**TO DO:** All lines from the one containing "van-der-Waals radius." through the final line of the entries are to be written out verbatim; no other line is to be included.

**RECORDS:**
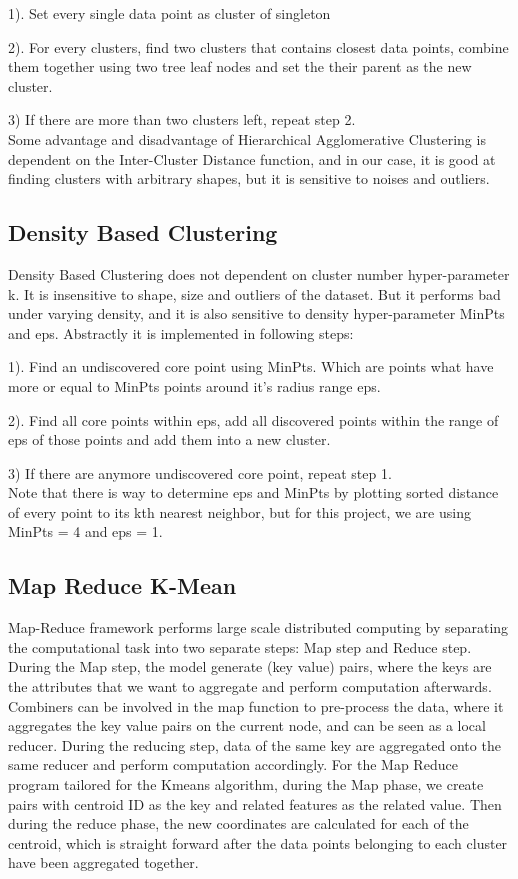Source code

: \documentclass[fleqn]{llncs}
\begin{document}
1). Set every single data point as cluster of singleton

2). For every clusters, find two clusters that contains closest data points, combine them together using two tree leaf nodes and set the their parent as the new cluster.

3) If there are more than two clusters left, repeat step 2.\\
Some advantage and disadvantage of Hierarchical Agglomerative Clustering is dependent on the Inter-Cluster Distance function, and in our case, it is good at finding clusters with arbitrary shapes, but it is sensitive to noises and outliers. 

\subsection{Density Based Clustering}
Density Based Clustering does not dependent on cluster number hyper-parameter k. It is insensitive to shape, size and outliers of the dataset. But it performs bad under varying density, and it is also sensitive to density hyper-parameter MinPts and eps. Abstractly it is implemented in following steps:

1). Find an undiscovered core point using MinPts. Which are points what have more or equal to MinPts points around it's radius range eps.

2). Find all core points within eps, add all discovered points within the range of eps of those points and add them into a new cluster.

3) If there are anymore undiscovered core point, repeat step 1.\\
Note that there is way to determine eps and MinPts by plotting sorted distance of every point to its kth nearest neighbor, but for this project, we are using MinPts = 4 and eps = 1.


\subsection{Map Reduce K-Mean}
Map-Reduce framework performs large scale distributed computing by separating the computational task into two separate steps: Map step and Reduce step. During the Map step, the model generate (key value) pairs, where the keys are the attributes that we want to aggregate and perform computation afterwards. Combiners can be involved in the map function to pre-process the data, where it aggregates the key value pairs on the current node, and can be seen as a local reducer. During the reducing step, data of the same key are aggregated onto the same reducer and perform computation accordingly. For the Map Reduce program tailored for the Kmeans algorithm, during the Map phase, we create pairs with centroid ID as the key and related features as the related value. Then during the reduce phase, the new coordinates are calculated for each of the centroid, which is straight forward after the data points belonging to each cluster have been aggregated together. 
\end{document}
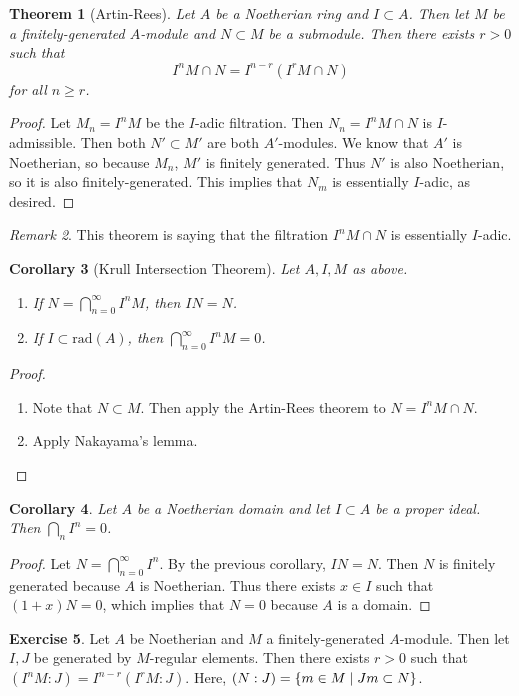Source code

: \documentclass[leqno, openany]{memoir}
\newtheorem{thm}{Theorem}[section]
\newtheorem{cor}[thm]{Corollary}
\theoremstyle{definition}
\newtheorem{exer}[thm]{Exercise}
\theoremstyle{remark}
\newtheorem{rmk}[thm]{Remark}
\theoremstyle{plain}
\theoremstyle{definition}
\theoremstyle{remark}
\newcommand{\mr}[1]{\mathrm{#1}}
\begin{document}
\begin{thm}[Artin-Rees]
    Let $A$ be a Noetherian ring and $I \subset A$. Then let $M$ be a finitely-generated $A$-module and $N \subset M$ be a submodule. Then there exists $r > 0$ such that
    \[ I^n M \cap N = I^{n-r} (I^r M \cap N) \]
    for all $n \geq r$.
\end{thm}

\begin{proof}
    Let $M_n = I^n M$ be the $I$-adic filtration. Then $N_n = I^n M \cap N$ is $I$-admissible. Then both $N' \subset M'$ are both $A'$-modules. We know that $A'$ is Noetherian, so because $M_n$, $M'$ is finitely generated. Thus $N'$ is also Noetherian, so it is also finitely-generated. This implies that $N_m$ is essentially $I$-adic, as desired.
\end{proof}

\begin{rmk}
    This theorem is saying that the filtration $I^n M \cap N$ is essentially $I$-adic.
\end{rmk}

\begin{cor}[Krull Intersection Theorem]
    Let $A, I, M$ as above.
    \begin{enumerate}
        \item If $N = \bigcap_{n=0}^{\infty } I^n M$, then $IN = N$.
        \item If $I \subset \mr{rad}(A)$, then $\bigcap_{n=0}^{\infty} I^n M = 0$.
    \end{enumerate}
\end{cor}

\begin{proof}
    \begin{enumerate}
        \item Note that $N \subset M$. Then apply the Artin-Rees theorem to $N = I^n M \cap N$.
        \item Apply Nakayama's lemma. \qedhere
    \end{enumerate}
\end{proof}

\begin{cor}
    Let $A$ be a Noetherian domain and let $I \subset A$ be a proper ideal. Then $\bigcap_n I^n = 0$.
\end{cor}

\begin{proof}
    Let $N = \bigcap_{n=0}^{\infty} I^n$. By the previous corollary, $IN = N$. Then $N$ is finitely generated because $A$ is Noetherian. Thus there exists $x \in I$ such that $(1+x)N = 0$, which implies that $N = 0$ because $A$ is a domain.
\end{proof}

\begin{exer}
    Let $A$ be Noetherian and $M$ a finitely-generated $A$-module. Then let $I, J$ be generated by $M$-regular elements. Then there exists $r > 0$ such that $(I^n M : J) = I^{n-r} (I^r M : J)$. Here, $(N:J) = \qty{ m \in M \mid Jm \subset N }$.
\end{exer}
\end{document}
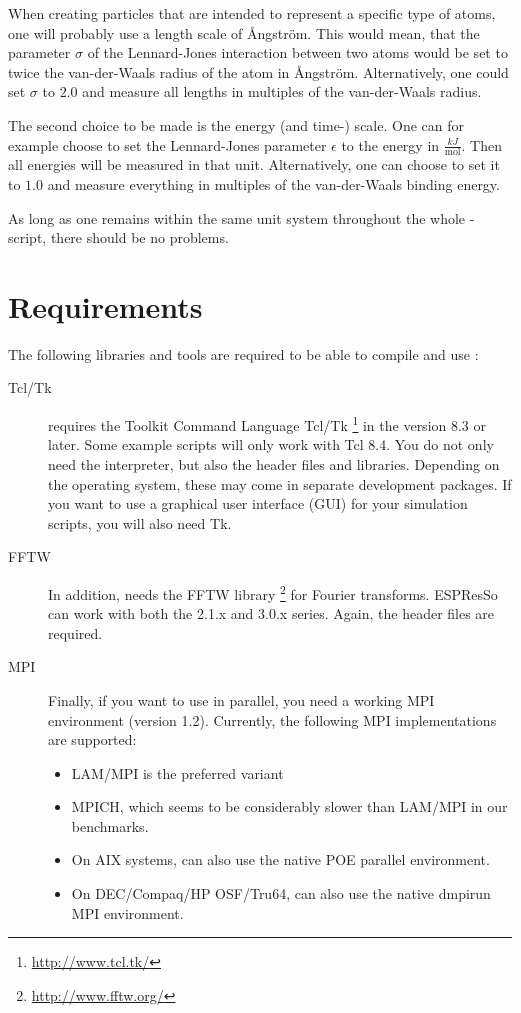 When creating particles that are intended to represent a specific type
of atoms, one will probably use a length scale of \AA ngstr\"om.  This
would mean, that \eg the parameter $\sigma$ of the Lennard-Jones
interaction between two atoms would be set to twice the van-der-Waals
radius of the atom in \AA ngstr\"om.  Alternatively, one could set
$\sigma$ to $2.0$ and measure all lengths in multiples of the
van-der-Waals radius.

The second choice to be made is the energy (and time-) scale.  One can
for example choose to set the Lennard-Jones parameter $\epsilon$ to
the energy in $\frac{kJ}{\mathrm{mol}}$.  Then all energies will be
measured in that unit.  Alternatively, one can choose to set it to
$1.0$ and measure everything in multiples of the van-der-Waals binding
energy.

As long as one remains within the same unit system throughout the
whole \es-script, there should be no problems.

\section{Requirements}
\label{sec:requirements}

The following libraries and tools are required to be able to compile
and use \es:

\begin{description}
\item[Tcl/Tk]  \es{} requires the Toolkit Command
  Language Tcl/Tk \footnote{\url{http://www.tcl.tk/}} in the version
  8.3 or later.  Some example scripts will only work with Tcl 8.4. You
  do not only need the interpreter, but also the header files and
  libraries.  Depending on the operating system, these may come in
  separate development packages. If you want to use a graphical user
  interface (GUI) for your simulation scripts, you will also need Tk.
  
\item[FFTW]  In addition, \es{} needs the FFTW library
  \footnote{\url{http://www.fftw.org/}} for Fourier transforms.
  ESPResSo can work with both the 2.1.x and 3.0.x series. Again, the
  header files are required.
  
\item[MPI]  Finally, if you want to use \es{} in parallel,
  you need a working MPI environment (version 1.2). Currently, the
  following MPI implementations are supported:
  \begin{itemize}
  \item LAM/MPI is the preferred variant
  \item MPICH, which seems to be considerably slower than LAM/MPI in
    our benchmarks.
  \item On AIX systems, \es{} can also use the native POE parallel
    environment.
  \item On DEC/Compaq/HP OSF/Tru64, \es{} can also use the native
    dmpirun MPI environment.
  \end{itemize}
\end{description}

**TASK RESULT:**
van-der-Waals radius.

The second choice to be made is the energy (and time-) scale.  One can
for example choose to set the Lennard-Jones parameter $\epsilon$ to
the energy in $\frac{kJ}{\mathrm{mol}}$.  Then all energies will be
measured in that unit.  Alternatively, one can choose to set it to
$1.0$ and measure everything in multiples of the van-der-Waals binding
energy.

As long as one remains within the same unit system throughout the
whole \es-script, there should be no problems.

\section{Requirements}
\label{sec:requirements}

The following libraries and tools are required to be able to compile
and use \es:

\begin{description}
\item[Tcl/Tk]  \es{} requires the Toolkit Command
  Language Tcl/Tk \footnote{\url{http://www.tcl.tk/}} in the version
  8.3 or later.  Some example scripts will only work with Tcl 8.4. You
  do not only need the interpreter, but also the header files and
  libraries.  Depending on the operating system, these may come in
  separate development packages. If you want to use a graphical user
  interface (GUI) for your simulation scripts, you will also need Tk.
  
\item[FFTW]  In addition, \es{} needs the FFTW library
  \footnote{\url{http://www.fftw.org/}} for Fourier transforms.
  ESPResSo can work with both the 2.1.x and 3.0.x series. Again, the
  header files are required.
  
\item[MPI]  Finally, if you want to use \es{} in parallel,
  you need a working MPI environment (version 1.2). Currently, the
  following MPI implementations are supported:
  \begin{itemize}
  \item LAM/MPI is the preferred variant
  \item MPICH, which seems to be considerably slower than LAM/MPI in
    our benchmarks.
  \item On AIX systems, \es{} can also use the native POE parallel
    environment.
  \item On DEC/Compaq/HP OSF/Tru64, \es{} can also use the native
    dmpirun MPI environment.
  \end{itemize}
\end{description}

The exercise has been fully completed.